WRITTEN EXERCISE A: In the page on dynamic cryptographic protocol selection, turn the paragraph that opens "There are many risks associated" into a short list that keeps its main points.
WRITTEN EXERCISE B: Transcribe the page on dynamic cryptographic protocol selection word for word, from "The disclosed implementations" up to and including "protocol at runtime.".
**** PAGE
The disclosed implementations relate generally to secure network communication and more specifically to a dynamic cryptographic layer that can select an appropriate cryptographic protocol at runtime.

Any communication over a public network (such as the Internet) creates an opportunity for valuable information to be intercepted and/or copied. For this reason, various security protocols are used to encrypt any data that is transmitted. However, there is a wide range of encryption protocols, which provide varying levels of protection.

There are many risks associated with the current security techniques. First, many of the techniques are not very robust against even modest attacks. Second, legacy applications are typically tied to a specific implementation of a security protocol. If the specific protocol is inadequate or compromised, the legacy application has to be reconfigured and/or recompiled. Third, with quantum computing in the near future, many of the existing security protocols will become even easier to break.

Most of the widely adopted transport security protocols (e.g., TLS, DTLS, QUIC, IPSec, WireGuard, or SRTP) consist of two major components: (1) a handshake protocol for negotiating parameters, authenticating the endpoints, and establishing shared keys; and (2) a record protocol to encrypt traffic using keys and parameters provided by the handshake protocol.

Originally, protocols such as TLS were designed to tightly bundle the handshake and the record protocols so that a single execution of the protocol does everything. However, concepts such as kernel TLS, keyless TLS, and distributed session resumption, force the TLS implementations to break up the handshake and the record layers. This makes it possible to perform a handshake operation and encryption of application data via records at two different places.

On the other hand, protocols such as IPSec are designed to have a clear separation between the handshake protocol and the record protocol (IKEv2 and ESP), which allows various high performance and versatility applications. Some protocols, such as DTLS-SRTP and QUIC, leverage one protocol (e.g., DTLS) to derive the session secret, and then use SRTP/QUIC as the record protocol to transport the actual data.

To address the weaknesses of existing security protocols, the disclosed crypto-service separates cryptographic management from applications and services, giving control to IT administrators to determine the security policy dynamically. This enables strict compliance in a given environment and provides control of cryptography across an entire organization.
********
**** SUPPLIED RECORDS
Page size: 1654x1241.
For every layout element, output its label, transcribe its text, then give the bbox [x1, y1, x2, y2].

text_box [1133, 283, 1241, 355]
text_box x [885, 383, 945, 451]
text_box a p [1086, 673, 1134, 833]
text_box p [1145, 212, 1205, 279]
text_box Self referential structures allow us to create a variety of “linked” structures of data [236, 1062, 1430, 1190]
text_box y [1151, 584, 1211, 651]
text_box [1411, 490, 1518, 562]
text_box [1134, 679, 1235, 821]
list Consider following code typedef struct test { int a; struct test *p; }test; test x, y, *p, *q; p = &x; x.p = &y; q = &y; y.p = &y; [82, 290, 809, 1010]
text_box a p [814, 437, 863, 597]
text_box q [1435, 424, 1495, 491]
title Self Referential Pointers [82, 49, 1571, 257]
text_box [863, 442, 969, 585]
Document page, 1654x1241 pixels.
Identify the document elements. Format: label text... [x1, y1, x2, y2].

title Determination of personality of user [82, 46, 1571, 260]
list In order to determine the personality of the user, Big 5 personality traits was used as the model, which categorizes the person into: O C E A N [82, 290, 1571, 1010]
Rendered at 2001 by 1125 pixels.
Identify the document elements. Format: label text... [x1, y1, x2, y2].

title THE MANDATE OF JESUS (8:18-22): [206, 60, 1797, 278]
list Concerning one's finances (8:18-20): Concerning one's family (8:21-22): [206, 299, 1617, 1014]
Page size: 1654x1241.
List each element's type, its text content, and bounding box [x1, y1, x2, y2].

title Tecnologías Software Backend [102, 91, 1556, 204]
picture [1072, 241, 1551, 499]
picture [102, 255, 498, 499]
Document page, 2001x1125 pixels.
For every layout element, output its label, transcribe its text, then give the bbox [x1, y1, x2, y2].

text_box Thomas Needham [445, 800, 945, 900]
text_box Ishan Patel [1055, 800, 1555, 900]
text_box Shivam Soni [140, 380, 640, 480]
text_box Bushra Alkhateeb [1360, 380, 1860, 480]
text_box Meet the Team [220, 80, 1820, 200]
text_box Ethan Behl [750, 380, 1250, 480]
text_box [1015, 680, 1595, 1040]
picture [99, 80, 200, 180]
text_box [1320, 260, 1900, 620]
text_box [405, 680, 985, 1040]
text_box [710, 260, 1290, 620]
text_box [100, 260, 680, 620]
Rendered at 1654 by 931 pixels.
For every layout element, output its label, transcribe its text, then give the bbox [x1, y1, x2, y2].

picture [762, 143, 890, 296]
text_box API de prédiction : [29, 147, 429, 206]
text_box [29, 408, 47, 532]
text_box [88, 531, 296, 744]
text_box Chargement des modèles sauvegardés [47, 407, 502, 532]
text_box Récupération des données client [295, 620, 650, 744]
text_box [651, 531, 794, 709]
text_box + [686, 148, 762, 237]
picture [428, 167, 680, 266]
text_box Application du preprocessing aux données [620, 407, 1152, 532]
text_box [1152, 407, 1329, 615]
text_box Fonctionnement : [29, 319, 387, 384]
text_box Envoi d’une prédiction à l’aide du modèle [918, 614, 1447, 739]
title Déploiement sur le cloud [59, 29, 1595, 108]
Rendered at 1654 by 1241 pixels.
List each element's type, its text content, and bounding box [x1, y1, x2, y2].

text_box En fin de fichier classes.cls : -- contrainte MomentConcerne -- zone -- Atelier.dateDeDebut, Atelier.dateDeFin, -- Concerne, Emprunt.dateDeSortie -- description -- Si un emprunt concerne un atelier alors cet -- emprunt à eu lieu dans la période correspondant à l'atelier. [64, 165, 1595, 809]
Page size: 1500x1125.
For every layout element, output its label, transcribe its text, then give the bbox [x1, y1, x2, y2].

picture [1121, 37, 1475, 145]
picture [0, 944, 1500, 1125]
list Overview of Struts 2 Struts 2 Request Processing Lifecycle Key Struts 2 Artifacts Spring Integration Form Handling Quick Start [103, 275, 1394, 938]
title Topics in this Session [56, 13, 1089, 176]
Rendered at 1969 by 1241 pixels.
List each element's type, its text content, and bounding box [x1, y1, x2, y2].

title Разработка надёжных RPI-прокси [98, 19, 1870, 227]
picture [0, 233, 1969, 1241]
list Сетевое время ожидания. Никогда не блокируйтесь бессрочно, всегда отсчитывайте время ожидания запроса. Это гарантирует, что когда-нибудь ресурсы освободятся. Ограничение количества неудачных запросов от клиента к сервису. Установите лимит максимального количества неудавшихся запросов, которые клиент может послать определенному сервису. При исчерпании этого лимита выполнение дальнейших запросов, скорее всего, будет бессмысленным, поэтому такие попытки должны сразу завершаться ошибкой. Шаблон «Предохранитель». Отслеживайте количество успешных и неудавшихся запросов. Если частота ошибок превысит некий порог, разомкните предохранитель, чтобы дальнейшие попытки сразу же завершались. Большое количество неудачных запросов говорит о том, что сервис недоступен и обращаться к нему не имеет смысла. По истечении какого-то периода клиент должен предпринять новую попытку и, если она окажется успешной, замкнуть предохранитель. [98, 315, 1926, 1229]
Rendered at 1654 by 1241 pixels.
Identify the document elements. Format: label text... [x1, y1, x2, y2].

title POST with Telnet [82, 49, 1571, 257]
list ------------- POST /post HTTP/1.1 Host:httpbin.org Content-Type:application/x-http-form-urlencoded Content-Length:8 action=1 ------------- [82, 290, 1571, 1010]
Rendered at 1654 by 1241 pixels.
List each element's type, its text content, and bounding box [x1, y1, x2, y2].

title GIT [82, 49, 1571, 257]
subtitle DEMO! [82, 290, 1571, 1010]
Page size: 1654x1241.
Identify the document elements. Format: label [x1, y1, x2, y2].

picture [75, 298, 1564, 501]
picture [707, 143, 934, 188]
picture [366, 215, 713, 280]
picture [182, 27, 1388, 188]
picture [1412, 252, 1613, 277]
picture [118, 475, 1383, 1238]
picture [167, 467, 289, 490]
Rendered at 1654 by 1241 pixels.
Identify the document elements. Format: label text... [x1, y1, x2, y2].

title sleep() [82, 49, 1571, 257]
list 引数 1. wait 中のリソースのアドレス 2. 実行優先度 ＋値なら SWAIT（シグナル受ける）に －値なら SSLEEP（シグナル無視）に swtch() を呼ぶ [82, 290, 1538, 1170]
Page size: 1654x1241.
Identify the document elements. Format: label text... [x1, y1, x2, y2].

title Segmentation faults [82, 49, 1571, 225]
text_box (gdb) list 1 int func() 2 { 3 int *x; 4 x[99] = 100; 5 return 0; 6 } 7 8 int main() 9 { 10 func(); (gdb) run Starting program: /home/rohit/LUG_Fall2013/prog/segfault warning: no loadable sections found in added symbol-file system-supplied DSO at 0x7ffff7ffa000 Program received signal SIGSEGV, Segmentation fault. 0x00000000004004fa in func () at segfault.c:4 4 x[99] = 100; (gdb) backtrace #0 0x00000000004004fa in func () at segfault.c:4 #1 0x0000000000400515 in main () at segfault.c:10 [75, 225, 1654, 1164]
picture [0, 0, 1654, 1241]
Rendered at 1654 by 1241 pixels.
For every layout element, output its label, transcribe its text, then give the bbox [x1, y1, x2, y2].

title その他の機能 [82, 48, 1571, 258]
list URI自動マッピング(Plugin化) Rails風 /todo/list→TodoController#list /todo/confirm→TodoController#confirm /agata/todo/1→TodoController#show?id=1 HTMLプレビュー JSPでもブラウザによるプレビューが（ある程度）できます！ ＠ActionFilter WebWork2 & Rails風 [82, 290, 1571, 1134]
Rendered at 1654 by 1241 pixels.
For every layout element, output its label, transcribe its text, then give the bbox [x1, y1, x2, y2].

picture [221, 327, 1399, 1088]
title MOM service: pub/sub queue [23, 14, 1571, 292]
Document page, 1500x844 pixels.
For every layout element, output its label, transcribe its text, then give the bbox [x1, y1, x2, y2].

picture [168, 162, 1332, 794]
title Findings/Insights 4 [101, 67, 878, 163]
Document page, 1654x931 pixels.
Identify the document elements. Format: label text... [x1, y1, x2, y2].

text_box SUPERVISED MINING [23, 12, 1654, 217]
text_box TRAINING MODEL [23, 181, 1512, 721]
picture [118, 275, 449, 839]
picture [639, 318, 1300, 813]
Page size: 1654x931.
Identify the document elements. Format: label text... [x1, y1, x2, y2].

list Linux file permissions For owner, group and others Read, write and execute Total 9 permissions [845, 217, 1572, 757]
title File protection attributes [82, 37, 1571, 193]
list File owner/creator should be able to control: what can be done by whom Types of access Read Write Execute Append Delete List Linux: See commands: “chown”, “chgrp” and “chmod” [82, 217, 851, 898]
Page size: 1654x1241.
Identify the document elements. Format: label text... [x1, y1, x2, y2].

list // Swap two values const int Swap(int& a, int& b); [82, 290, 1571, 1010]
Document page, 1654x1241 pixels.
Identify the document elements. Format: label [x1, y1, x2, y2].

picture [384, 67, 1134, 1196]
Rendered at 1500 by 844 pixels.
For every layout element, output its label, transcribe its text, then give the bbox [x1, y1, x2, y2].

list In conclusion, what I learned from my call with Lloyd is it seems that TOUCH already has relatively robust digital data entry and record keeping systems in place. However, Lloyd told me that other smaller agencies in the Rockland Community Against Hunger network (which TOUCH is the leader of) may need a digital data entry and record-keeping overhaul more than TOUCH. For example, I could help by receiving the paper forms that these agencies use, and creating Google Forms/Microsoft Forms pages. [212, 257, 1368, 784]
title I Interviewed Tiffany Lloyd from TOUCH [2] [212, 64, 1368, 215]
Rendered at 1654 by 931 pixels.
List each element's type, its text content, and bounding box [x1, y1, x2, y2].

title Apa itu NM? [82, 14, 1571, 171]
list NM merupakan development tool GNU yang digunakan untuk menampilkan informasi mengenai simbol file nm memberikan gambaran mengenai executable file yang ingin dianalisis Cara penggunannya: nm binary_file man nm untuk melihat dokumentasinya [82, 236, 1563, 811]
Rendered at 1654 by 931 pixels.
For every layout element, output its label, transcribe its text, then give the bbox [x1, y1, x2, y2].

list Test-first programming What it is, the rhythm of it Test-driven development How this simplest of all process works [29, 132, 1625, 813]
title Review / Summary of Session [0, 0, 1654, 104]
********
CORRECT RESULT A:
Risks of current security techniques:
- Many techniques are not very robust, even against modest attacks.
- Legacy applications are usually tied to one specific implementation of a security protocol, so if that protocol is inadequate or compromised, the application must be reconfigured and/or recompiled.
- Once quantum computing arrives in the near future, many existing security protocols will become even easier to break.

CORRECT RESULT B:
The disclosed implementations relate generally to secure network communication and more specifically to a dynamic cryptographic layer that can select an appropriate cryptographic protocol at runtime.